A l'époque où Mr Farhat Rajhi était ministre de l'intérieur, l'étude du dossier d'autorisation pour un parti politique s'opérait dans les limites du siège du ministère de l'intérieur, on sentait qu'il y avait une sorte de souplesse lors de l'octroi des visas pour les nouveaux partis de l'après 14 janvier 2011.
Le ministre de l'intérieur exerçait alors souverainement sa compétence en la matière conformément à la loi des partis politiques de 1988.
Cette souplesse était en conformité avec le profil correcte du ministre éclairé et soucieux d'observer la loi, chose qui n'est point surprenante venant d'un fin pénaliste et éminent juge.
Avec le remaniement ministériel opéré par le premier ministre Mr Béji Caied Essebsi, les choses ont changé dans le sens d’une intense implication des services de législation du premier ministère dans l’étude des dossiers et concernant l’octroi des visas des partis.
Désormais, depuis l’arrivée du nouveau ministre de l’intérieur Mr Habib Essid (très proche du premier ministre) le dossier d’autorisation, après étude et avis du ministère de l’intérieur, passe au premier ministère pour étude et avis d’abord par les services de la législation et des affaires juridiques du gouvernement (مصالح التشريع و القانون للحكومة التونسيّة) qui semblent avoir une grande influence sur l’issue du dossier d’autant plus que c’est là où stagne le dossier car ces services ont des affaires plus urgentes et plus importantes à régler et qui concernent des questions d’actualité nationale et internationale.
Après avis des services de la législation du gouvernement, le dossier passe au premier ministre pour la prise de la décision « finale », ensuite il est transmis au ministère de l’intérieur pour signature.
On remarquera que les refus de visas ont augmenté depuis, pas moins de 35 refus entre le 5 et le 27 avril 2011.
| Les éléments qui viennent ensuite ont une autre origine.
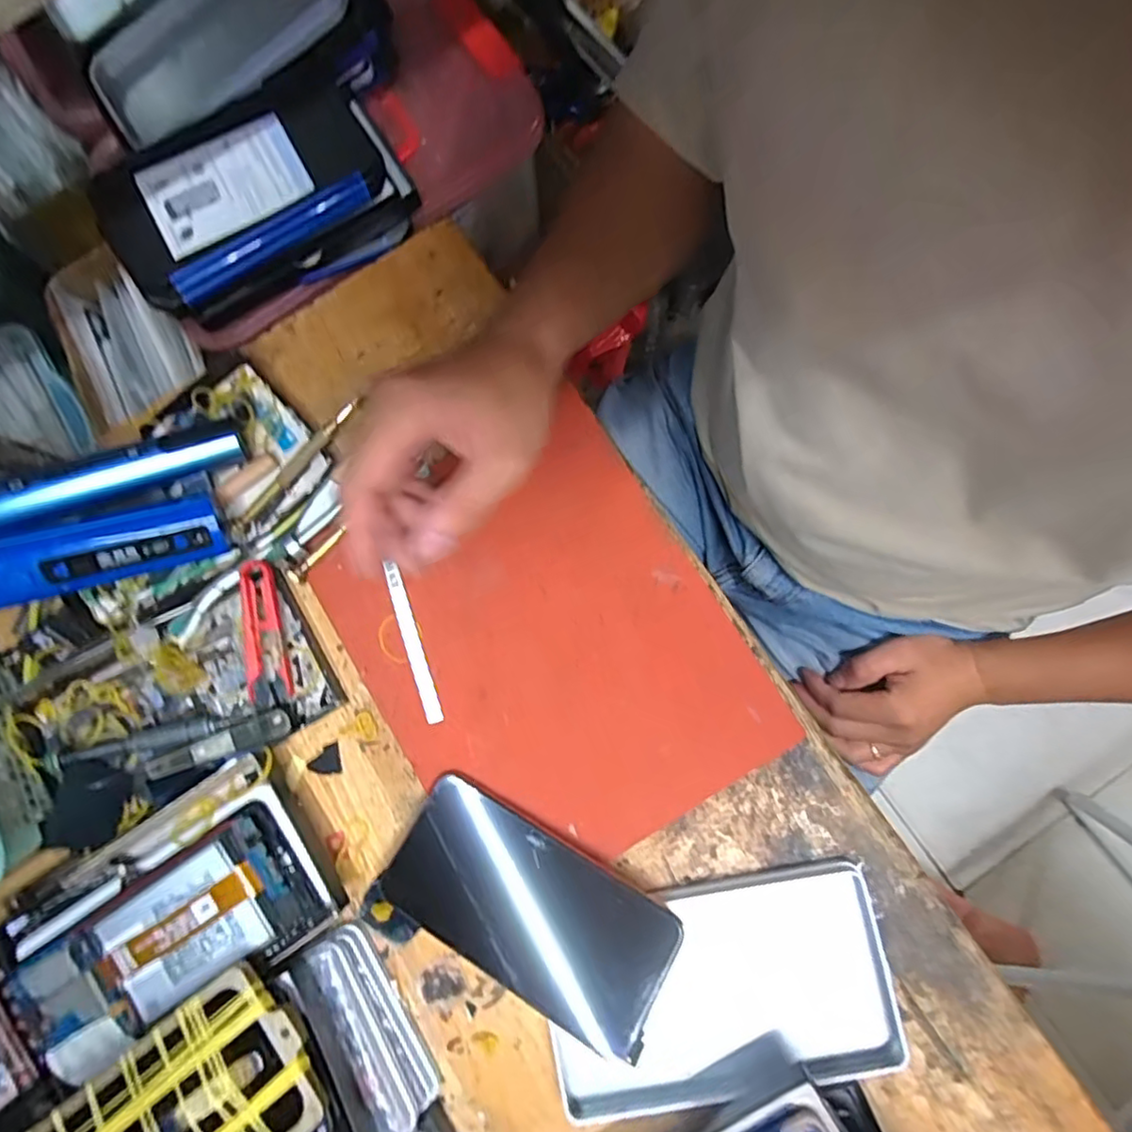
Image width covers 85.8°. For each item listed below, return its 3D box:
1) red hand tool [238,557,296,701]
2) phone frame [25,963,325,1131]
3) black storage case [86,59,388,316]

Ce nouveau cheminement du traitement des demandes d’autorisation des partis politiques suscite quelques remarques :
- Une lenteur inopportune en ce moment alors que tout le monde veut avoir son visa le plutôt possible pour se préparer aux élections de l’assemblée constituante du 24 juillet 2011.
- Une réaffirmation du rôle politique du chef du gouvernement longtemps marginalisé sous le régime déchu de Ben Ali et réduit au seul travail de coordination interministérielle et la promotion des investissements étrangers en Tunisie.
- Une intention déclarée de ne pas laisser le sort du politique entre les mains du sécuritaire … quoique l’on ne voit pas vraiment une différence entre le traitement des dossiers sous Mohamed Ghannouchi (l’ex premier ministre) et l’actuel premier ministre, c’est même un sentiment de constipation qu’on constate si l’on se réfère au nombre des visas refusés.
- Les refus de visas pour les partis politiques ne sont plus publiés sur la page Facebook du ministère de l’intérieur, le but étant de ne pas humilier encore plus les déposants de la demande d’autorisation. Cette fine attention à l’égard des fondateurs des partis non autorisés n’a pas produit le résultat escompté car ils croiront qu’ils seraient les seuls à être privés de fonder leur propre parti, la signification officielle des refus de visas étant faite par lettre recommandée avec accusé de réception notifiée au fondateur secrétaire général ou président du parti.
Pour finir, il est à rappeler que jusqu’au 27 avril 2011, 180 demandes d’autorisation de partis politiques ont été déposées au ministère de l’intérieur depuis le 14 janvier 2011.
Il y a eu 63 autorisations accordées contre 66 refus de visas, le reste des dossiers est encore en étude.